All About Multiple Sclerosis

More MS news articles for April 2003

Genetic and functional studies in multiple sclerosis patients from Martinique attest for a specific and direct role of the HLA-DR locus in the syndrome

http://www.ncbi.nlm.nih.gov/entrez/query.fcgi?cmd=Retrieve&db=PubMed&list_uids=12694585&dopt=Abstract

Tissue Antigens 2003 Feb;61(2):166-171
Quelvennec E, Bera O, Cabre P, Alizadeh M, Smadja D, Jugde F, Edan G, Semana G.
Laboratoire Universitaire d'Immunologie (UPRES EA 1257 - IFR 97), Universite de, Rennes 1 and Etablissement Francais du Sang Bretagne Rennes, France Laboratoire d'Histocompatibilite, Etablissement Francais du Sang Martinique, Fort de France, France Clinique Neurologique, Hopital Quitman, Fort-de-France, France Clinique Neurologique, CHRU Pontchaillou, Rennes, France.

Among candidate genes involved in multiple sclerosis (MS) genetic susceptibility, MHC genes and particularly HLA-DRB1*1501-DQB1*0602 haplotype play a major role.

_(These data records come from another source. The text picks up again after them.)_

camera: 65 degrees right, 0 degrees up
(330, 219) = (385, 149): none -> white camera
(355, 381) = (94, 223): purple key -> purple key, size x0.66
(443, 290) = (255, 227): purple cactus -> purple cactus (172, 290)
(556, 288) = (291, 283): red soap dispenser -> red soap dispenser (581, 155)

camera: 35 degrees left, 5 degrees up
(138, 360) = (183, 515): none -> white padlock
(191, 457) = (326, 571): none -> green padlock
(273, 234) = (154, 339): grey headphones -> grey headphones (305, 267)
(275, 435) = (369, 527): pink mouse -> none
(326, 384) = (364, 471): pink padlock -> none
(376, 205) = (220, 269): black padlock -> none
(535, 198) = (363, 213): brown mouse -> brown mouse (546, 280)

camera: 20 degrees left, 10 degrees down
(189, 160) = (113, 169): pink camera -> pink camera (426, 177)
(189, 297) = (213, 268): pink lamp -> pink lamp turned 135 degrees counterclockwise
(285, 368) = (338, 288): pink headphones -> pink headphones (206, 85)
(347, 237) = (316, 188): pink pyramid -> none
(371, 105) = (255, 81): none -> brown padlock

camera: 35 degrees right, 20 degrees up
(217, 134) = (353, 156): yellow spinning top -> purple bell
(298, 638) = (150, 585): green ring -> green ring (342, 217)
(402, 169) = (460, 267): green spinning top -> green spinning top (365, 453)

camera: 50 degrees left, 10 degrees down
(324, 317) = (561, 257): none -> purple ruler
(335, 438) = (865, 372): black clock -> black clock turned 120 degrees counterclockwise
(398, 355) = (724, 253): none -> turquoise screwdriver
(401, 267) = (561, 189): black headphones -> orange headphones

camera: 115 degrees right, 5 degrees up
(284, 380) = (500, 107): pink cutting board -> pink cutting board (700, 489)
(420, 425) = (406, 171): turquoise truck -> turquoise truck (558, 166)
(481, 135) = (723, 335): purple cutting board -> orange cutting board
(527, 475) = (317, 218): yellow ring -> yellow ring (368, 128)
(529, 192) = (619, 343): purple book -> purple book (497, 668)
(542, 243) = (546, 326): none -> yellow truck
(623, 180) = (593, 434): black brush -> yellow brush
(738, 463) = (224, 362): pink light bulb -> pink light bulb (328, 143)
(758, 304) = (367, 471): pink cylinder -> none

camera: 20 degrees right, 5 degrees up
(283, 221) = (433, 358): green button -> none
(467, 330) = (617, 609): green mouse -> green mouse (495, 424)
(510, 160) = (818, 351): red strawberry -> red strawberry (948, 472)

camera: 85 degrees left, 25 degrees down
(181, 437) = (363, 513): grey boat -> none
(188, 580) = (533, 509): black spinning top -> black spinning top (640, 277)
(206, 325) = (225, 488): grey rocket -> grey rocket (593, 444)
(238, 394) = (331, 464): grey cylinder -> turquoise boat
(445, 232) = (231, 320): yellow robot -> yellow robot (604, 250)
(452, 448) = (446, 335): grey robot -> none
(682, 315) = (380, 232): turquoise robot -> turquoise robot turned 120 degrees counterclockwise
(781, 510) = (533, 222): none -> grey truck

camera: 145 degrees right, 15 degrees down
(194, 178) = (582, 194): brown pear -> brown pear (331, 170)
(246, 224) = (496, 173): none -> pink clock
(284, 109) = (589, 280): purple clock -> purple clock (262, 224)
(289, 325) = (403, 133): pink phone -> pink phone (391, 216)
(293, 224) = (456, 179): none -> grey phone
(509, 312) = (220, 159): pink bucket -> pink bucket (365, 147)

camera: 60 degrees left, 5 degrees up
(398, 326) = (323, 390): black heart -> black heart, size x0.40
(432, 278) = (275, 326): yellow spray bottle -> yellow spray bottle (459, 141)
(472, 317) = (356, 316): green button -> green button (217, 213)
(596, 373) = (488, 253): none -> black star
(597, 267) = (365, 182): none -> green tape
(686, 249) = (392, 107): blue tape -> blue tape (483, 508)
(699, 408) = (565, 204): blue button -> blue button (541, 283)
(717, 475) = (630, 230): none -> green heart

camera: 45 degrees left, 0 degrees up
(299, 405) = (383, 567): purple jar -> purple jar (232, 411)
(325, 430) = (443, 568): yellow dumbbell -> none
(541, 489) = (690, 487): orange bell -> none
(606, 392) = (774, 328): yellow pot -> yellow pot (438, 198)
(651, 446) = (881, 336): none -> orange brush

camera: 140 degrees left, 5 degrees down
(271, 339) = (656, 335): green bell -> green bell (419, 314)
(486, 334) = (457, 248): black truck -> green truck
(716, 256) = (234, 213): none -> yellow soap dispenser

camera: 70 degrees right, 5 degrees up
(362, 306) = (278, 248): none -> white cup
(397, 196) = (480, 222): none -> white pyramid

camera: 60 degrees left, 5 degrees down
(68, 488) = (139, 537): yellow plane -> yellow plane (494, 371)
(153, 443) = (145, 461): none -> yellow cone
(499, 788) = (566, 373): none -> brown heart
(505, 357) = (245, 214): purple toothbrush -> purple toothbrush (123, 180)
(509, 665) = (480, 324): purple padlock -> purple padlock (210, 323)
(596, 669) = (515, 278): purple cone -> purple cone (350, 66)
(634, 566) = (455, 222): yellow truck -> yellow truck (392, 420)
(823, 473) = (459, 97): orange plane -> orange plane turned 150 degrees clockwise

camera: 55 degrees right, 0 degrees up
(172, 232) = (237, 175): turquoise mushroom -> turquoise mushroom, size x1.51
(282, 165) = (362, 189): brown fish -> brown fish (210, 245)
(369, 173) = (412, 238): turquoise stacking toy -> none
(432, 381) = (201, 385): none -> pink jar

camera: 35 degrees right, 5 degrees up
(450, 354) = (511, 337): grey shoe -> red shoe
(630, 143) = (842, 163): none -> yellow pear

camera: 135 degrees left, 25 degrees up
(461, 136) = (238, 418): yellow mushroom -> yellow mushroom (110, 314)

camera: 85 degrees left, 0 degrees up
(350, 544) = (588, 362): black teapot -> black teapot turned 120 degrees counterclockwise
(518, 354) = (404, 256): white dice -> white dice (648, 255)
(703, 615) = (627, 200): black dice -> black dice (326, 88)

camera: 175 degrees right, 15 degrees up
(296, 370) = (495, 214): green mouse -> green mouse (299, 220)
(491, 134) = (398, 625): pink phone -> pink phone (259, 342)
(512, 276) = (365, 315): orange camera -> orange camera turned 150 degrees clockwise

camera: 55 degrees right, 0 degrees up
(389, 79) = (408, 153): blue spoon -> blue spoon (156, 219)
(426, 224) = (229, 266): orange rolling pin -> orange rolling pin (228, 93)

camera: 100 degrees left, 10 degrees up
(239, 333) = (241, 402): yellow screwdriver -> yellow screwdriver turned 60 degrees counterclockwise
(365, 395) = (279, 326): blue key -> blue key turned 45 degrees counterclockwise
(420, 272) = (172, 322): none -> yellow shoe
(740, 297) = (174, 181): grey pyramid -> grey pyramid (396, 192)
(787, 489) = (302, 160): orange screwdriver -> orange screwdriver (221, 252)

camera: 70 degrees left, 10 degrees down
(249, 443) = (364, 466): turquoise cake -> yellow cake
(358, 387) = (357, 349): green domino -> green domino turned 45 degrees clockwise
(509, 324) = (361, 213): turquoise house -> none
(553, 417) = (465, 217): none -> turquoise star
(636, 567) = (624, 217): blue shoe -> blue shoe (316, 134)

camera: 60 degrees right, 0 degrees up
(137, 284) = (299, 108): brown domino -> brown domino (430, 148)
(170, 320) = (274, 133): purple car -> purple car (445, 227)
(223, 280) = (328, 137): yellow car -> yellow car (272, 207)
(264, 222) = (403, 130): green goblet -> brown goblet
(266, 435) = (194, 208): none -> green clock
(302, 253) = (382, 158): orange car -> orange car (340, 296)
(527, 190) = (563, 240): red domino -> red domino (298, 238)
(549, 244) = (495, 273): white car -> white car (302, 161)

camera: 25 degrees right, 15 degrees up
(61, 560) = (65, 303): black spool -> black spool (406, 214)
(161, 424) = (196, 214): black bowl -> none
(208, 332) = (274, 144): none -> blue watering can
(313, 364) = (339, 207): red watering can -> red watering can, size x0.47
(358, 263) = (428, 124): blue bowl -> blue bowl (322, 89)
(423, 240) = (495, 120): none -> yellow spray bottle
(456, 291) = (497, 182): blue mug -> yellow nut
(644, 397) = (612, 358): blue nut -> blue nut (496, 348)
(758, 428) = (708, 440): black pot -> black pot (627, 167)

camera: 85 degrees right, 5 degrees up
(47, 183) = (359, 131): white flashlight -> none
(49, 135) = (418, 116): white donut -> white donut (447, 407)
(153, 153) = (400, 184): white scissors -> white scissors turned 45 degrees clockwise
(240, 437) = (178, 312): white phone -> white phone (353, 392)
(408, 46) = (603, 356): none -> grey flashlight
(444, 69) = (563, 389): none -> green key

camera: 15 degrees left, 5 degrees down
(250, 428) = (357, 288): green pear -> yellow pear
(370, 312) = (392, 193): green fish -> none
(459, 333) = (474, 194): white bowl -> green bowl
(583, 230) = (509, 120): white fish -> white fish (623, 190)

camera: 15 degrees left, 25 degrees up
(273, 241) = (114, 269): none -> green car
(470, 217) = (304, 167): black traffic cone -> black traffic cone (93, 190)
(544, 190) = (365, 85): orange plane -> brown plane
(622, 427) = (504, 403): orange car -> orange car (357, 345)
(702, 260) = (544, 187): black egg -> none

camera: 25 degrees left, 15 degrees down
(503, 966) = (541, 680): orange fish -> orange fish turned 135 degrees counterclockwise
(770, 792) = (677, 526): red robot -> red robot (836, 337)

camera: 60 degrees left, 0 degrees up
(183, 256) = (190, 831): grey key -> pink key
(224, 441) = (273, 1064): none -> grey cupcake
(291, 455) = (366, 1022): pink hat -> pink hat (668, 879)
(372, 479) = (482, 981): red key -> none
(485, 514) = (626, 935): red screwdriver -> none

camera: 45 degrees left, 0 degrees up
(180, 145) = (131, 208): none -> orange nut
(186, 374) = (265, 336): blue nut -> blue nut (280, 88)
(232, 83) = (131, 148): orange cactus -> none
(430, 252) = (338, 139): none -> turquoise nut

Based on the strong linkage disequilibrium observed in Caucasians between DRB1*1501 and DQB1*0602 alleles, it is still impossible to draw a firm conclusion about the DRB1 or DQB1 locus involvement.

In order to address this issue a strategy associating a genetic and a functional approach was conducted in a population of-non-Caucasian MS patients.

We observed that in Martinicans (55 MS and 100 controls), the DRB1*15 and DRB1*07 alleles were positively associated with the disease.

However in Martinicans the most common DRB1*15 subtype was *1503 and not *1501.

Moreover, in Martinicans, the frequency of DQB1*0602, found in association with other DRB1 alleles than DRB1*15 (42% of DQB1*0602 haplotypes), was not increased in DRB1*15-negative MS patients, suggesting a neutral role of DQB1*0602 in MS genetics.

In a second step, we demonstrated the capability of the DRB1*1503 allele associated with MS in Martinicans to present the immunodominant autoantigen MBP 85-99 peptide to a DRB1*1501 restricted MBP specific T cell line.

Interestingly, structural features of DRB1*1501 or DRB1*1503 molecules are in good fit with the hypothesis that *1501 and *1503 molecules may act similarly in MS development by presenting the same immunodominant MBP peptide.

On the whole, our results show a prominent role of the DRB1 locus (DRB1*1501 and/or DRB1*1503 alleles) in the immunodominant MBP 85-99 peptide presentation to genetically different MS patients and suggest a neutral role of the DQB1 encoded molecule in MS susceptibility.